◆ **TASK LIST**
A - Duplicate the part of the text on computer memory between "## The role" and "loaded into memory.", inclusive.
B - According to the text on computer memory, how much slower is DRAM than SRAM?
C - Name every term in the text on computer memory that links to another page.

◆ **TEXT SHOWN**
_ _ _ _ _ _ _
However capacitors lose
[charge](Current.md) over time due
to leaks. As a result DRAM is memory that needs to be refreshed (recharged)
frequently. For this reason and because it only uses one transistor and
capacitor per bit, DRAM is the less expensive form of volatile memory.
#### SRAM
SRAM (Static Random Access Memory) is also volatile memory but its electronical
implementation is different. Unlike DRAM it doesn't use capacitors. Consequently
the transistors do not leak or need to be refreshed, hence why SRAM is _static_
and DRAM is _dynamic_.
SRAM uses [flip flops](Flip_flops.md)
to store the bits. It also uses multiple transistors per bit. This makes it
faster than DRAM but more expensive. DRAM is at least ten times slower than
SRAM.
## The role of memory in computation
The following steps outline the way in which memory interacts with the processor
during computational cycles, once the
[bootstrapping](Boot_process.md) process has completed and
the OS kernel is itself loaded into memory.
1. A file is loaded from the harddisk into memory.
2. The instruction at the first address is sent to the CPU, travelling accross
the data bus part of the [system bus](Bus.md).
_ _ _ _ _ _ _
◆ **DATA EXCERPT**

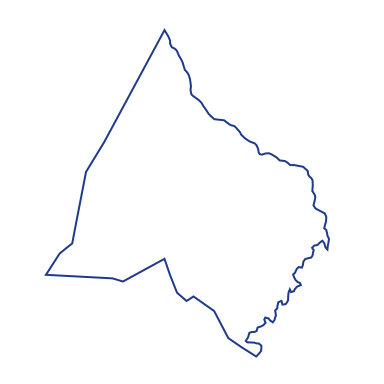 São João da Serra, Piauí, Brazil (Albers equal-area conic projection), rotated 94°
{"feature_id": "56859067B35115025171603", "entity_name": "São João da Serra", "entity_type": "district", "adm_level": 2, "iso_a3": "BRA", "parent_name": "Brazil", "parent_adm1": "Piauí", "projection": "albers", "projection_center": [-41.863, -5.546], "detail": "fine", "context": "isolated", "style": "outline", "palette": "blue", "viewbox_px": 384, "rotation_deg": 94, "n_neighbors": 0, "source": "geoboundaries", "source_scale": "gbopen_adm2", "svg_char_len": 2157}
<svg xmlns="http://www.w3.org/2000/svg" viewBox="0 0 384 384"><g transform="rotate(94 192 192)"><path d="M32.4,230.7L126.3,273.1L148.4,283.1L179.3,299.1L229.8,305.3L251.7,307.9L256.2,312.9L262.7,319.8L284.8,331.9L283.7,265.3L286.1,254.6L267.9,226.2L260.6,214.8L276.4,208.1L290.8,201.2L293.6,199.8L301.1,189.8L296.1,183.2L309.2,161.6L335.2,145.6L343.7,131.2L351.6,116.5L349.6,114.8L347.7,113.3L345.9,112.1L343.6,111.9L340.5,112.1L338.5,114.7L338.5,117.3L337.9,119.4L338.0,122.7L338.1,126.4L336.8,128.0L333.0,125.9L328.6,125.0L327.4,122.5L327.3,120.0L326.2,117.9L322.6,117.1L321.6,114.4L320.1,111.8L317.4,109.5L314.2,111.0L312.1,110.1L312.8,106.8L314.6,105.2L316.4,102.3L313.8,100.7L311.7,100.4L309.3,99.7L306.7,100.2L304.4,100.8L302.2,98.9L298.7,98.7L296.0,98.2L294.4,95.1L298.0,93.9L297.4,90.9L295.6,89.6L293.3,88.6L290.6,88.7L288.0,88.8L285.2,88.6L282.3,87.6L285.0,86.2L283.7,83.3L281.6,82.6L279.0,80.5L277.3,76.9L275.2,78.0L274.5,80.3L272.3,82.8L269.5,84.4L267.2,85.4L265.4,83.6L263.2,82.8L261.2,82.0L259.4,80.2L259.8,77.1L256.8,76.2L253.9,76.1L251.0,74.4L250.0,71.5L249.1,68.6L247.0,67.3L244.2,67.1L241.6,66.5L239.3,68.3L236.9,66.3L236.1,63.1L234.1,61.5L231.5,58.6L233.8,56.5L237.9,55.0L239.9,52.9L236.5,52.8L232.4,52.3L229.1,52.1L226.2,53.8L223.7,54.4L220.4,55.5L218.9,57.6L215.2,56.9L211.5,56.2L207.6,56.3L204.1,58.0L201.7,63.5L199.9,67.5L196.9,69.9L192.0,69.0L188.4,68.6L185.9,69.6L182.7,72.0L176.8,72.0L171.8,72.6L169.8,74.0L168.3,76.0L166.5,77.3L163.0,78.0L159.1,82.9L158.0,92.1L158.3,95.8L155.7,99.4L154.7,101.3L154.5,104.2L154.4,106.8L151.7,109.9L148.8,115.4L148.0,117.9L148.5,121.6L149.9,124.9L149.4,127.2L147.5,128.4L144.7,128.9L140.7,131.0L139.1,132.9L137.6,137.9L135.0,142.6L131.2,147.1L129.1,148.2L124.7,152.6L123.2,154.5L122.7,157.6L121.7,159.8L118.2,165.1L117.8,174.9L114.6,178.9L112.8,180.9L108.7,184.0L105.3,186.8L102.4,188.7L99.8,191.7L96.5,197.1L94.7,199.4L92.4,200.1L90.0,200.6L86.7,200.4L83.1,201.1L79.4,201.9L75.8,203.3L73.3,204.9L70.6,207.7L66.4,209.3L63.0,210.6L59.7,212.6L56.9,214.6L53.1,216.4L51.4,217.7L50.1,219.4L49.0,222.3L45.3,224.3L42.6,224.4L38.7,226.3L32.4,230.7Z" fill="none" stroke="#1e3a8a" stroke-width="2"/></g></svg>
_ _ _ _ _ _ _
◆ **ANSWERS BY TASK**
A -
## The role of memory in computation
The following steps outline the way in which memory interacts with the processor
during computational cycles, once the
[bootstrapping](Boot_process.md) process has completed and
the OS kernel is itself loaded into memory.

B - DRAM is at least ten times slower than SRAM.

C - charge, flip flops, bootstrapping, system bus